Information supplied:
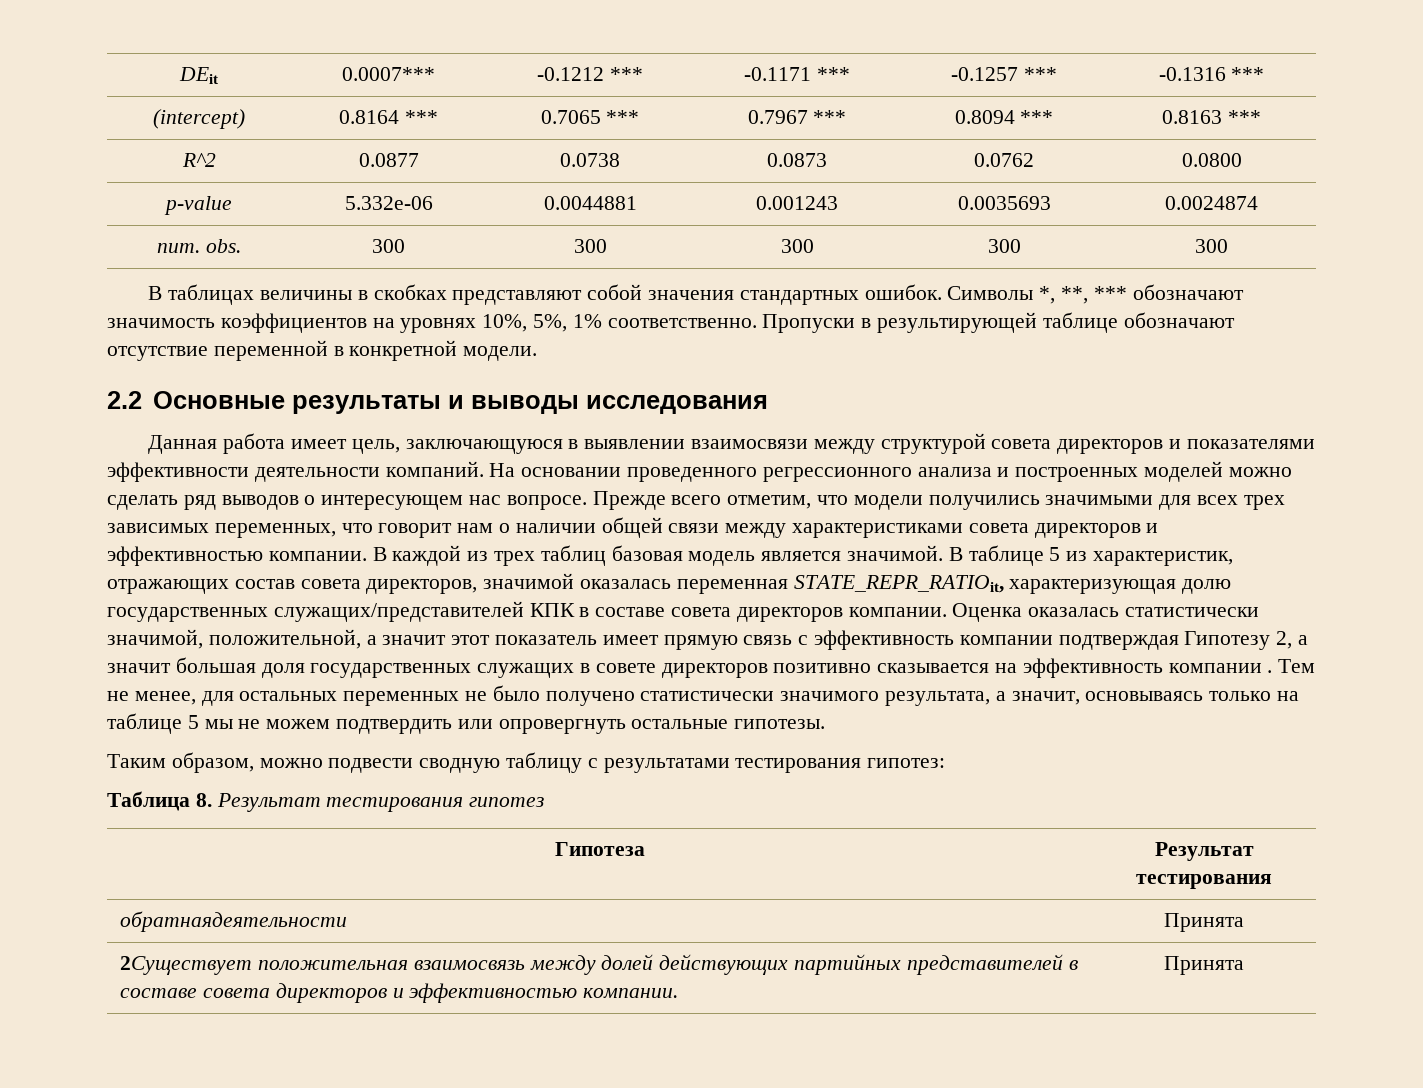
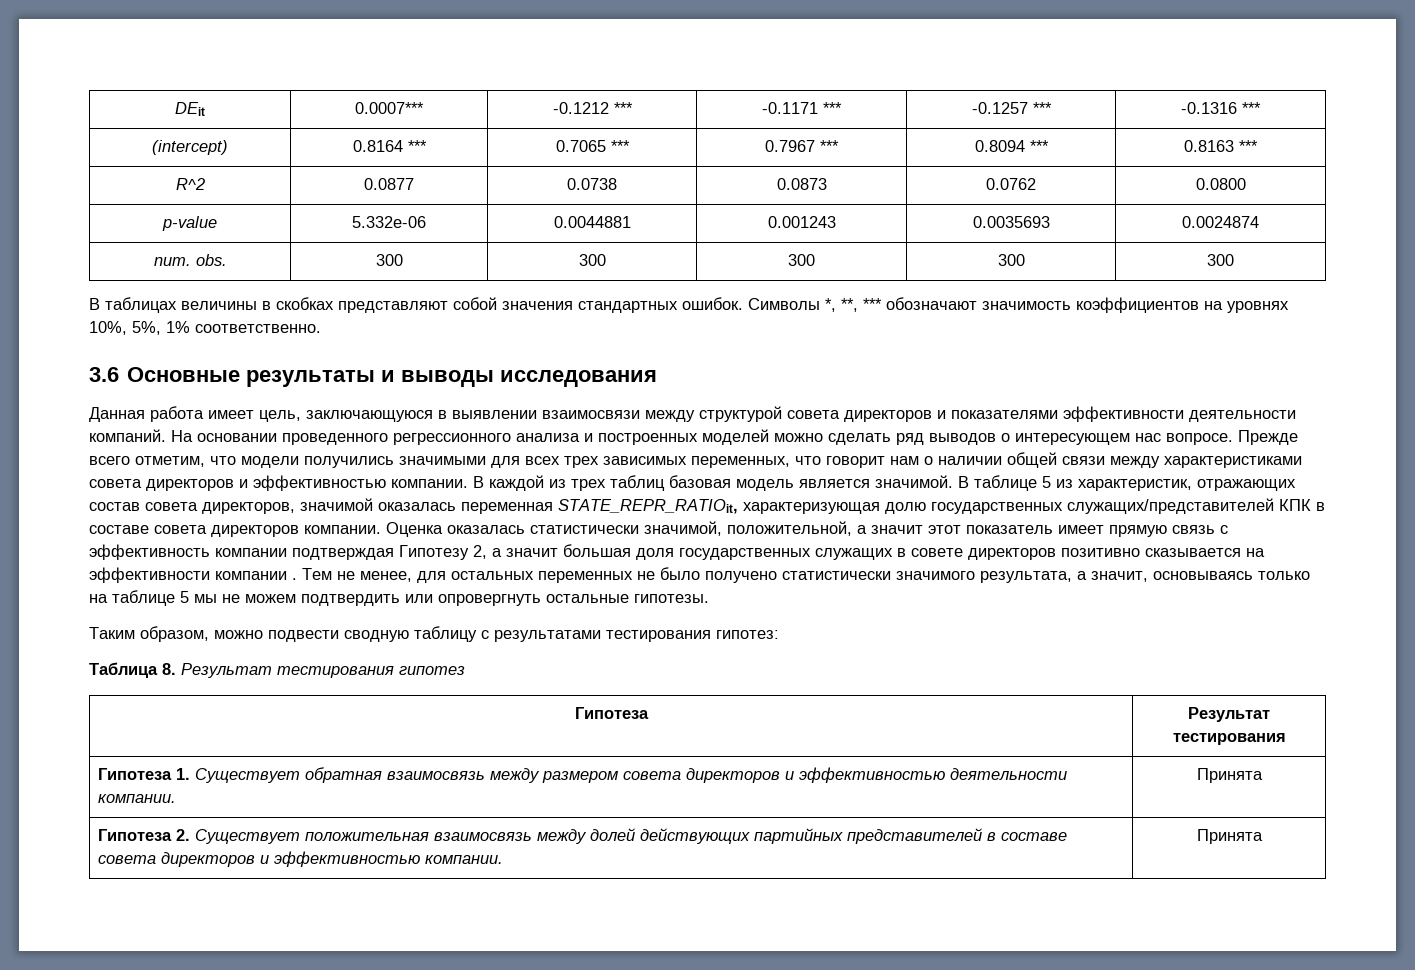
[762,312,1235,333] [107,340,538,361] [107,391,142,409] Пропуски в результирующей таблице обозначают отсутствие переменной в конкретной модели. // 2.2 -> [89,367,119,382] // 3.6
[1022,658,1163,678] эффективность -> [89,567,210,583] эффективности
[120,911,348,932] [1164,913,1244,932] [120,956,253,975] обратнаядеятельности | Принята // 2Существует -> [97,767,1067,783] [97,794,176,803] [1196,768,1263,783] [97,829,300,844] Гипотеза 1. Существует обратная взаимосвязь между размером совета директоров и эффективностью деятельности компании. | Принята // Гипотеза 2. Существует

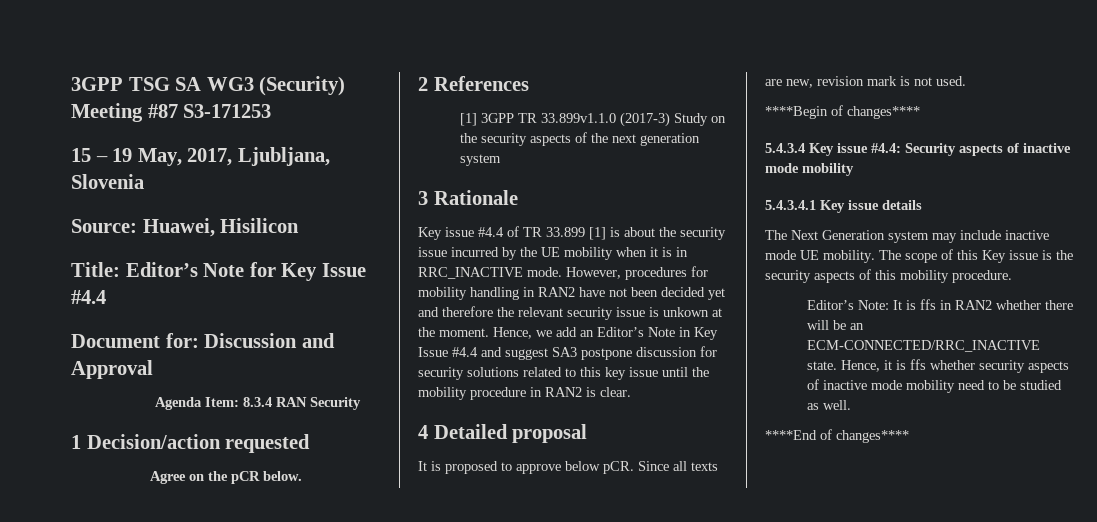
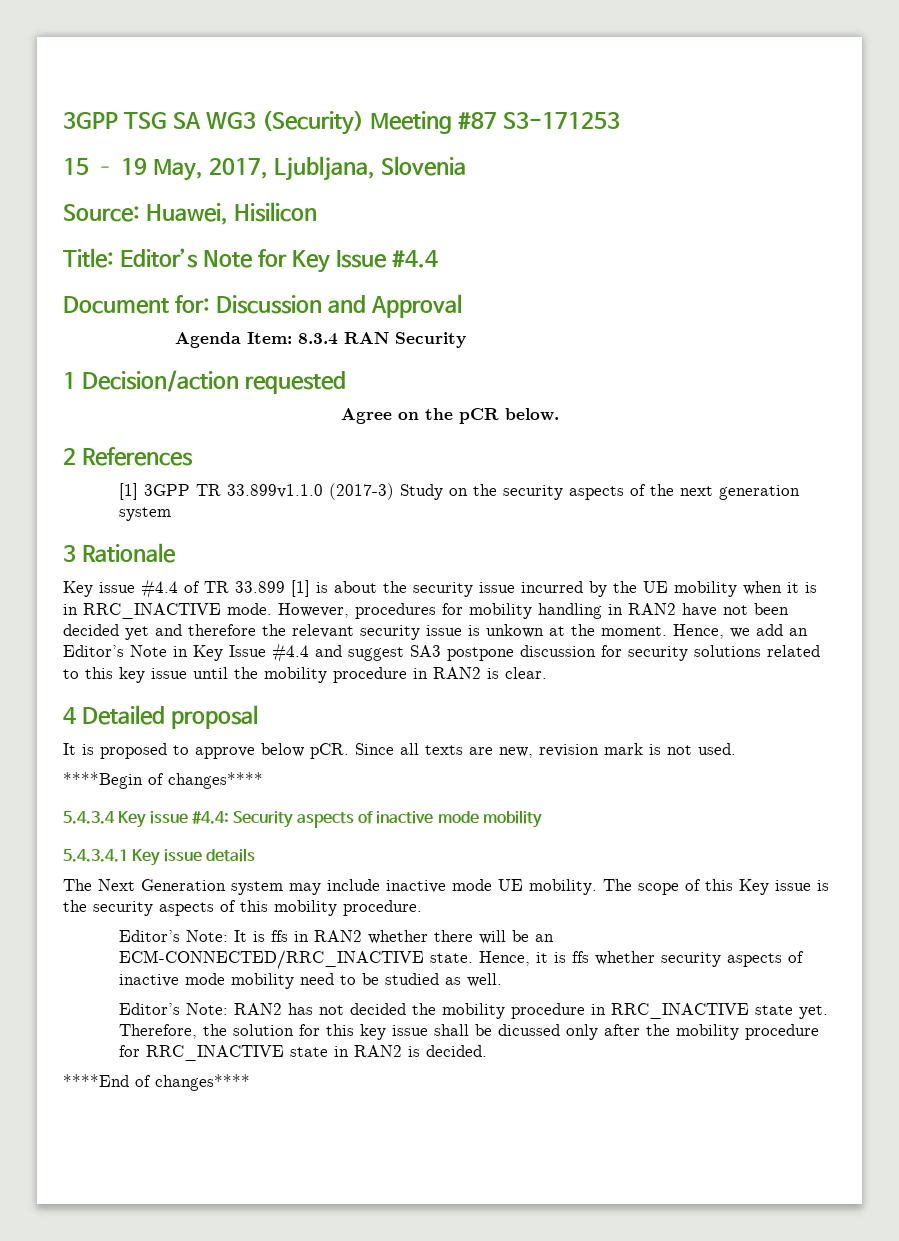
(852, 405) none -> [118,1003,828,1019] [118,1024,819,1040] [118,1045,487,1061] // Editor’s Note: RAN2 has not decided the mobility procedure in RRC_INACTIVE state yet. Therefore, the solution for this key issue shall be dicussed only after the mobility procedure for RRC_INACTIVE state in RAN2 is decided.

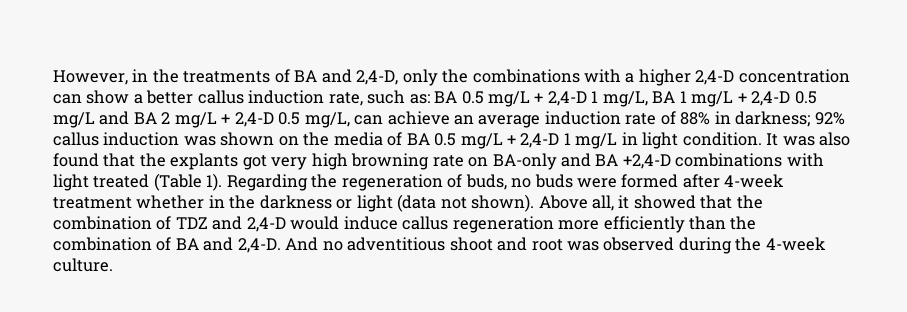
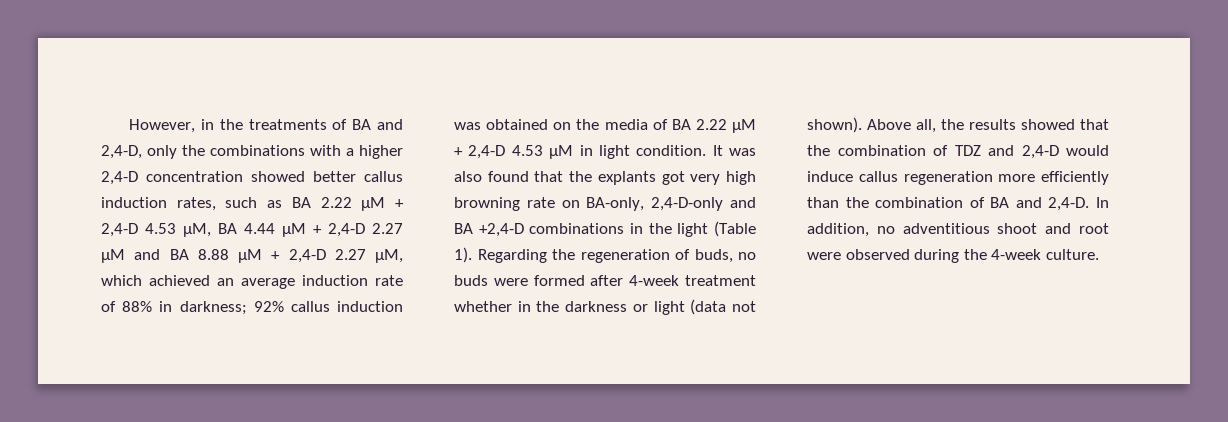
[53,90,817,107] [53,111,450,128] can show a better callus induction rate, such as: BA 0.5 mg/L + 2,4-D 1 mg/L, BA 1 mg/L + 2,4-D 0.5 mg/L and BA 2 mg/L + 2,4-D 0.5 mg/L, can achieve -> [251,171,403,182] [101,197,405,211] [101,223,403,237] [101,249,403,263] [101,275,210,286] showed better callus induction rates, such as BA 2.22 µM + 2,4-D 4.53 µM, BA 4.44 µM + 2,4-D 2.27 µM and BA 8.88 µM + 2,4-D 2.27 µM, which achieved
[220,132,275,146] shown -> [486,119,549,130] obtained
[434,133,618,149] 0.5 mg/L + 2,4-D 1 mg/L -> [695,119,756,133] [454,145,574,159] 2.22 µM + 2,4-D 4.53 µM
[492,153,557,170] BA-only -> [586,197,724,211] BA-only, 2,4-D-only
[786,153,824,167] [53,174,150,191] with light treated -> [630,223,709,237] in the light
[618,195,630,209] it -> [941,119,1016,130] the results
[285,237,319,251] And -> [1096,197,1109,208] [807,223,869,237] In addition,
[567,241,600,251] was -> [807,252,841,260] were

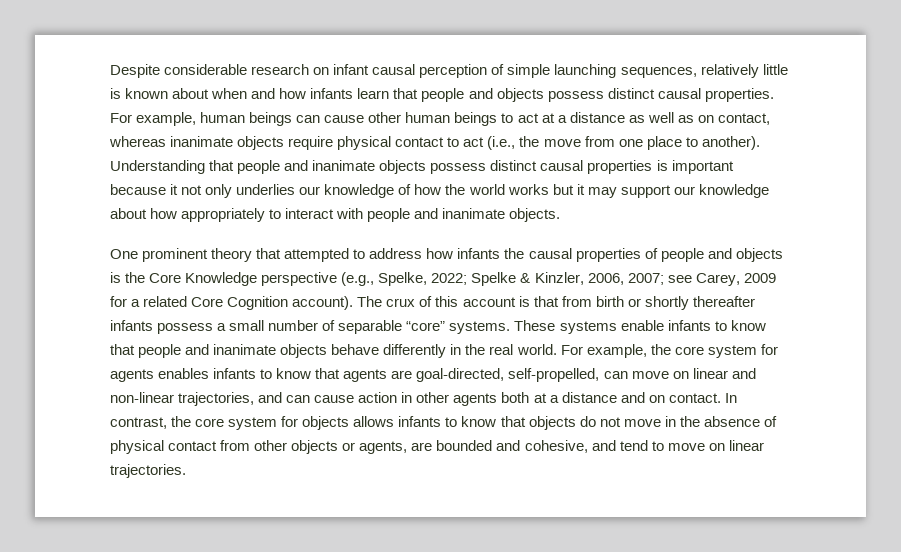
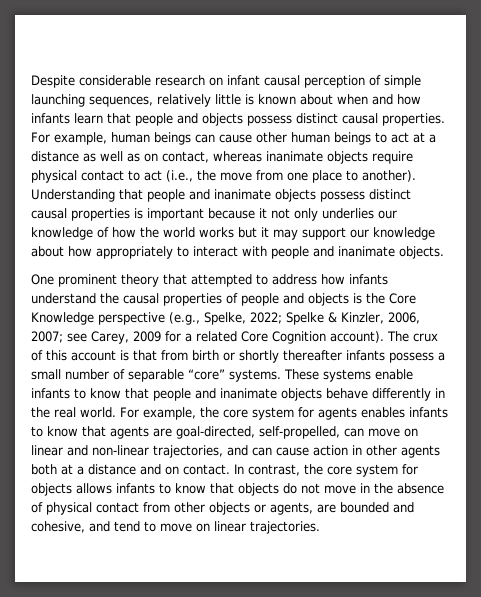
(501, 253) none -> [31,293,96,304] understand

Exercise brief: Your output should be the lines above from the one that contains "[120,911,348,932] [1164,913,1244,932] [120,956,253,975]" through the one that contains "(852, 405) none", word for word, with pictures left out.

Your solution:
[120,911,348,932] [1164,913,1244,932] [120,956,253,975] обратнаядеятельности | Принята // 2Существует -> [97,767,1067,783] [97,794,176,803] [1196,768,1263,783] [97,829,300,844] Гипотеза 1. Существует обратная взаимосвязь между размером совета директоров и эффективностью деятельности компании. | Принята // Гипотеза 2. Существует

(852, 405) none -> [118,1003,828,1019] [118,1024,819,1040] [118,1045,487,1061] // Editor’s Note: RAN2 has not decided the mobility procedure in RRC_INACTIVE state yet. Therefore, the solution for this key issue shall be dicussed only after the mobility procedure for RRC_INACTIVE state in RAN2 is decided.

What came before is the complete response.